In my case, during etcd restore, apiserver is configured to deny all APIs (except from privileged users/groups), since RBAC is disabled for cluster-admin.conf, it's failing when creating clusterolebinding with super-admin.conf client: https://github.com/kubernetes/kubernetes/blob/v1.29.6/cmd/kubeadm/app/phases/kubeconfig/kubeconfig.go#L697 And returning error from here: https://github.com/kubernetes/kubernetes/blob/v1.29.6/cmd/kubeadm/app/phases/kubeconfig/kubeconfig.go#L708

The CRB exists error for super-admin.conf is already fixed in 1.30 but not crossported to 1.29

neolit123 commented 2 weeks ago

thanks for the info.

In my case, during etcd restore, apiserver is configured to deny all APIs (except from privileged users/groups), since RBAC is disabled for cluster-admin.conf, it's failing when creating clusterolebinding with super-admin.conf client:

that's not a supported or tested scenario, but i can imagine users are doing similar actions. could you explain why are you restoring from backup in a similar way? is that an automated process supported in your stack or are you doing this as a one-off?

The CRB exists error for super-admin.conf is already fixed in 1.30 but not crossported to 1.29

so if we backport that PR to 1.29 it would be a fix for you?

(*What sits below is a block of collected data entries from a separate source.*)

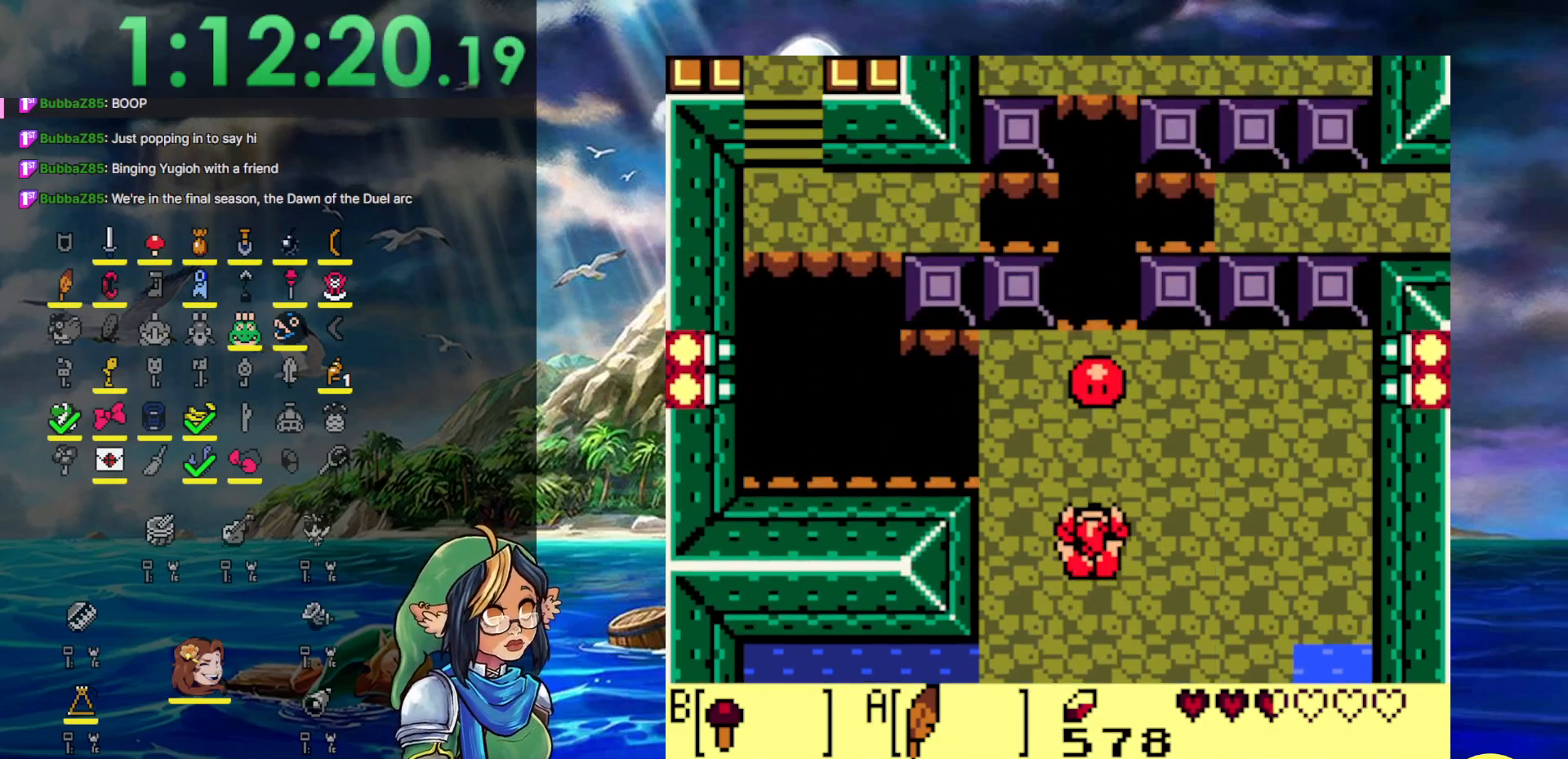
{"buttons": ["START"], "events": [[300, "START", "down"], [317, "DPAD_UP", "up"]]}
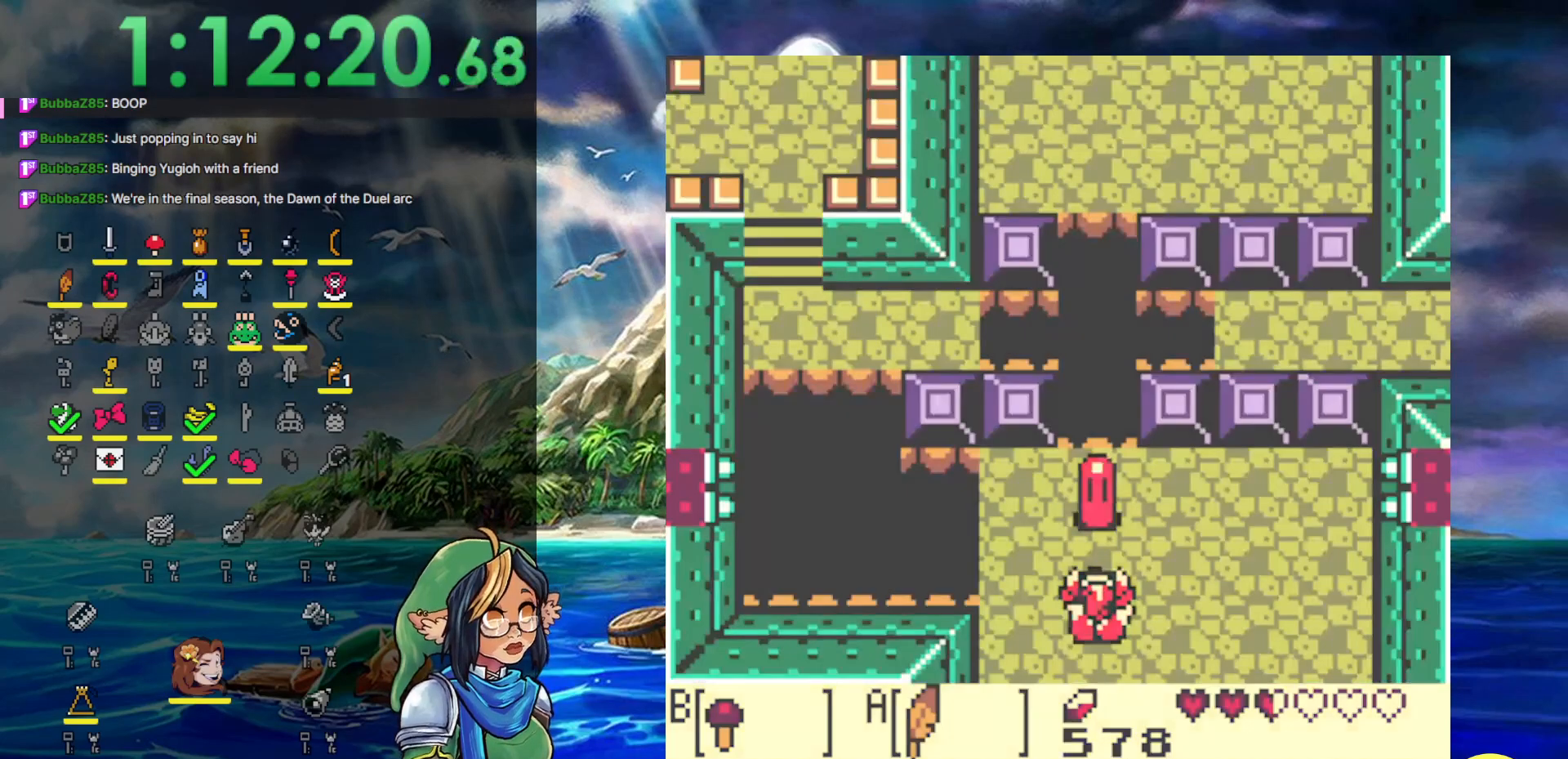
{"buttons": [], "events": [[17, "START", "up"]]}
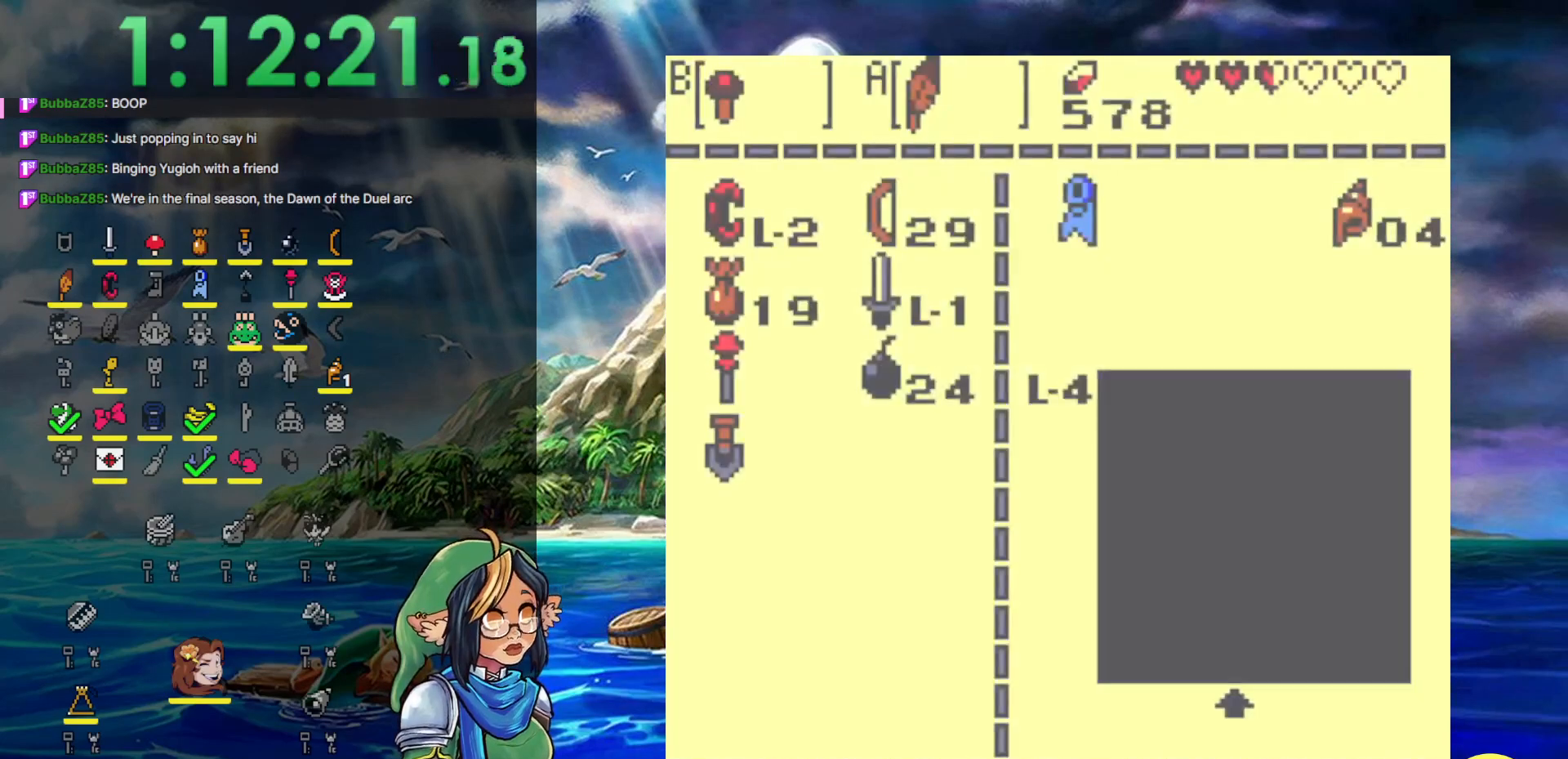
{"buttons": ["START"], "events": [[300, "B", "down"], [383, "B", "up"], [500, "START", "down"]]}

neolit123 commented 2 weeks ago

here is the fix backport https://github.com/kubernetes/kubernetes/pull/125821

that can be available in the next 1.29.x if the release managers do not miss it.

dhruvapg commented 2 weeks ago

Thanks for backporting the fix to 1.29.x

could you explain why are you restoring from backup in a similar way? is that an automated process supported in your stack or are you doing this as a one-off?

Restoring control plane to a backed up k8s version is a feature we began supporting, we disable webhooks and RBAC for apiserver until the restore operation is completed to avoid any undefined states. This was working fine till 1.28 since the default admin.conf was bound to system:masters Group that could bypass RBAC, it started breaking in 1.29 with the separation of cluster-admin.conf and super-admin.conf.

so if we backport that PR to 1.29 it would be a fix for you?

I haven't verified in 1.30, but I think it would fix the issue. Earlier, I ran into the same error during kubeadm init phase upload-config all, I could workaround it by deleting the clusterrolebinding but the same hack didn't work for kubeadm init phase mark-control-plane So hopefully, this backport fix should help to handle apierrors.IsAlreadyExists error gracefully in these scenarios.

neolit123 commented 2 weeks ago

This was working fine till 1.28 since the default admin.conf was bound to system:masters Group that could bypass RBAC, it started breaking in 1.29 with the separation of cluster-admin.conf and super-admin.conf.

if the feature you support requires the system:masters group which bypases RBAC you might have to maintain an admin.conf that continues to bind to system:masters. if you populate an admin.conf, kubeadm init/join will respect it, but kubeadm's cert rotation (e.g. on upgrade) will convert it back to a cluster-admin role.